# Ações a realizar
- A) Transcreva, sem alterações, o trecho do texto sobre a substituição tributária do ICMS que começa com as palavras "Na Regra Matriz" e termina com "o respectivo tributo).".
- B) Dê sequência ao texto sobre a substituição tributária do ICMS, começando logo após a última frase apresentada.

═════ Texto de origem ═════

Sendo assim, a questão que se apresenta coloca, frente a frente, duas teses relevantes emanadas do Pretório Excelso, que versam sobre o fato gerador e a fixação da base de cálculo presumidos e sobre a chamada substituição tributária progressiva (Constituição Federal, art. 150, § 7º), em vista à constitucionalidade e à eficácia jurídica dos aludidos institutos, a saber:

1ª) "O fato gerador do ICMS e a respectiva base de cálculo, em regime de substituição tributária, de outra parte, conquanto presumidos, não se revestem de caráter de provisoriedade, sendo de ser considerados definitivos, salvo se, eventualmente, não vier a realizar-se o fato gerador presumido. Assim, não há falar em tributo pago a maior, ou a menor, em face do preço pago pelo consumidor final do produto ou do serviço, para fim de compensação ou ressarcimento, quer da parte do Fisco, quer de parte do contribuinte substituído. Se a base de cálculo é previamente definida em lei, não resta nenhum interesse jurídico em apurar se correspondeu ela à realidade." (ADI 1851-4 Alagoas; Voto Min. Ilmar Galvão, DJU 22.11.2002, republicado DJ 13.12.2002).

2ª) "Ninguém ensina nada a ninguém nesta Casa, mas é bom que se rememorem certos princípios. Recomendam os estudiosos da hermenêutica constitucional que os direitos e garantias inscritos na Constituição devem ser interpretados de modo a emprestar-se a esses direitos a máxima eficácia. (...) Conforme vimos, na substituição tributária ‘para frente’ é assegurada a restituição da quantia paga, caso não se realize o fato gerador presumido. Ora, se o fato gerador tem, na base de cálculo, a sua expressão valorativa, ou a sua dimensão material, força é convir que o fato gerador se realiza nos termos dessa sua dimensão material, nem mais, nem menos. (ADI 1851-4 Alagoas; Voto Min. Carlos Velloso – vencido, DJU 22.11.2002, republicado DJ 13.12.2002).

Na Regra Matriz da Incidência Tributária, formulada pelo consagrado PAULO DE BARROS CARVALHO (2002:235 ss.), estão presentes, em linhas gerais, cinco critérios, quais sejam: a) material (que é o próprio fato gerador e envolve o "verbo" – ser, circular, industrializar, etc. – e o "complemento" – proprietário, mercadorias, produtos, etc. –); b) temporal (a lei que cria o tributo deve precisar o momento da ocorrência do fato jurídico tributável); c) espacial (cada ente tributante tem o seu "campo geográfico" de atuação); d) quantitativo (representado pela base de cálculo e pela alíquota); e) pessoal (sujeito ativo: pessoa jurídica de direito público titular da competência tributária; e sujeito passivo ou contribuinte: pessoa física ou jurídica obrigada a pagar o respectivo tributo).

═════ Trecho dos dados ═════

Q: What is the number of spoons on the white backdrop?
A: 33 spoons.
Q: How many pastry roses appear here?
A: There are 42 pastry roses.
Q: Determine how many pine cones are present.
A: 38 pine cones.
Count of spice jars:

═════
═════ Trecho dos dados ═════

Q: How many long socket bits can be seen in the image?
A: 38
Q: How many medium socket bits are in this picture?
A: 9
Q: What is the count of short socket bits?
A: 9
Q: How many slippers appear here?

═════

# Respostas por tarefa
- A)
Na Regra Matriz da Incidência Tributária, formulada pelo consagrado PAULO DE BARROS CARVALHO (2002:235 ss.), estão presentes, em linhas gerais, cinco critérios, quais sejam: a) material (que é o próprio fato gerador e envolve o "verbo" – ser, circular, industrializar, etc. – e o "complemento" – proprietário, mercadorias, produtos, etc. –); b) temporal (a lei que cria o tributo deve precisar o momento da ocorrência do fato jurídico tributável); c) espacial (cada ente tributante tem o seu "campo geográfico" de atuação); d) quantitativo (representado pela base de cálculo e pela alíquota); e) pessoal (sujeito ativo: pessoa jurídica de direito público titular da competência tributária; e sujeito passivo ou contribuinte: pessoa física ou jurídica obrigada a pagar o respectivo tributo).

- B)
Sobre este último, especialmente sobre o sujeito passivo e até porque não é possível, nesta breve digressão, trazer à baila todos os elementos que envolvem a discussão, RICARDO CUNHA CHIMENTI (2002:105-6) leciona, sinteticamente, mas com muita precisão, que, "O sujeito passivo da obrigação tributária principal pode ser o contribuinte, normalmente denominado sujeito passivo direto, ou o responsável, também chamado de sujeito passivo indireto. (...) O sujeito passivo indireto pode ser (art. 128 do CTN): I – responsável por substituição, quando a lei determina que a terceira pessoa ocupe o lugar do contribuinte antes mesmo da ocorrência do fato gerador (recolhe o tributo que seria devido pelo substituído antes mesmo da ocorrência do fato gerador) – a hipótese, hoje, encontra respaldo no § 7º do art. 150 da Constituição Federal, e que costuma ser denominada substituição progressiva (para a frente)."

Vale salientar, que o dispositivo mencionado foi inserto pela Emenda Constitucional nº 3, de 17 de março de 1993, não sendo, portanto, uma deliberação do constituinte originário, o que acarreta, por conseguinte, a possibilidade de ser contestado em face aos princípios basilares da ordem jurídica do Brasil:

"Art. 150. (...) §7º A lei poderá atribuir a sujeito passivo de obrigação tributária a condição de responsável pelo pagamento de imposto ou contribuição, cujo fato gerador deva ocorrer posteriormente, assegurada a imediata e preferencial restituição da quantia paga, caso não se realize o fato gerador presumido."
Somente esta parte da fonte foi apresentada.